As CEO, Smucker has sought to position the company for growth and continued profitability by achieving the right product mix for current-day consumers. Under his leadership, in 2018 the company acquired Ainsworth Pet Nutrition, the parent company of Rachael Ray's Nutrish line of dog and cat food, and sold off its dry baking-mixes business as consumers moved away from cake-mix brands towards buying fresh baked goods and healthier foods. These two major changes to the company's product lines allowed it to focus on the three categories of pet food, coffee, and snacking – large sectors with projections for continued growth.

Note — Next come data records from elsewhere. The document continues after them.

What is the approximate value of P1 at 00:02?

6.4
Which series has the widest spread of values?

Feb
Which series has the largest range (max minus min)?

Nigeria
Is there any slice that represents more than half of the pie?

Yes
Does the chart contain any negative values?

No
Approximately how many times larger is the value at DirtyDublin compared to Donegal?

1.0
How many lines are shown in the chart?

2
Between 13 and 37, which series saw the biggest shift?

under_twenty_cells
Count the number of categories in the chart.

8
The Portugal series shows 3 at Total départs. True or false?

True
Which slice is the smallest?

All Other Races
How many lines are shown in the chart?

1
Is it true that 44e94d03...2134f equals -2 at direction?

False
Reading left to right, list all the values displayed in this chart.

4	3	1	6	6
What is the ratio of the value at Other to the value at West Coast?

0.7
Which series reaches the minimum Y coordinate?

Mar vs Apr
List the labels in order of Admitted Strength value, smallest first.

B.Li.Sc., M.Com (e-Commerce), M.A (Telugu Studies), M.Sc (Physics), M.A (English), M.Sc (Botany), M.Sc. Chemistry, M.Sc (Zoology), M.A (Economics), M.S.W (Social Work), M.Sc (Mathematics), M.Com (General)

He has also made a priority of bringing in smaller, trendy, emerging "craft" brands to the company, in addition to its well-known traditional brands, in order to appeal to consumers', especially younger consumers', changing tastes. In 2018 the company launched a premium coffee line called 1850, which has a smooth but bolder taste and a heritage backstory about the California Gold Rush, to appeal to millennials.

In his first four years as CEO, Smucker modernized the company's marketing and communications. He focused the company on interacting more closely with consumers by: establishing one-on-one connections between consumers and brands via extensive use of social media and other avenues, making advertising more contemporary, and increasing, reorganizing, and deepening brand marketing. His modernization of the company also included making it more agile and able to respond more quickly to market conditions and changing consumer trends. This involved utilizing the insights gained via advanced data analytics, and increasing e-commerce. In November 2019, the company announced a number of executive leadership changes designed to streamline decision-making and enable greater agility.

In 2019, Smucker updated the company's purpose statement to meet changing consumer and societal dynamics, by gathering a diverse cross-section of 40 of its 7,000 employees from all ranks and departments, together with a consulting firm, for brainstorming. This resulted in a new purpose statement, "Feeding connections that help us thrive – life tastes better together", which he has stated refers to making connections between people and communities, business and communities, and business and the planet.

Smucker has also emphasized and increased the company's corporate social responsibility, sustainability, and environmental protection efforts. In 2014, two years before he became CEO, the company had detailed three specific six-year environmental goals it aimed to achieve by 2020. Under Smucker's leadership the company achieved the first two goals a year early, by July 2019; the two benchmarks were diverting 95% of waste which would have gone to landfills; and reducing water use by 15%. In 2018 the company invested in a windfarm in central U.S. to help achieve its third six-year goal of offsetting its greenhouse-gas emissions by 10% and its electricity usage by 50%. By 2019, the company had also supported thousands of individual coffee farmers in sustainable practices, and sponsored efforts, via cross-breeding, to develop new varieties of arabica coffee that can withstand global warming.

He has also preserved and increased the company's longstanding commitment to its employees. Under his leadership, paid parental leave and paid vacation time have expanded, and pet bereavement leave has been added.

==Board memberships==
In addition to being on the board of directors of The J. M. Smucker Company, Smucker is on the boards of directors of the Kimberly-Clark Corporation, the Consumer Brands Association, and the Greater Cleveland Partnership.

He is on the advisory board of the LeBron James Family Foundation, and is on the Thunderbird Global Alumni Network Advisory Council at the Thunderbird School of Global Management.

==Personal life==
Smucker lives in Akron, Ohio. He met his wife Katie during his work stint in Argentina in the late 1990s; at the time she was an American expat working in Mexico City and was on a business trip to Argentina. The couple married in 2000, and have two children.

He is fluent in Spanish and Portuguese. His hobbies include deejaying house music.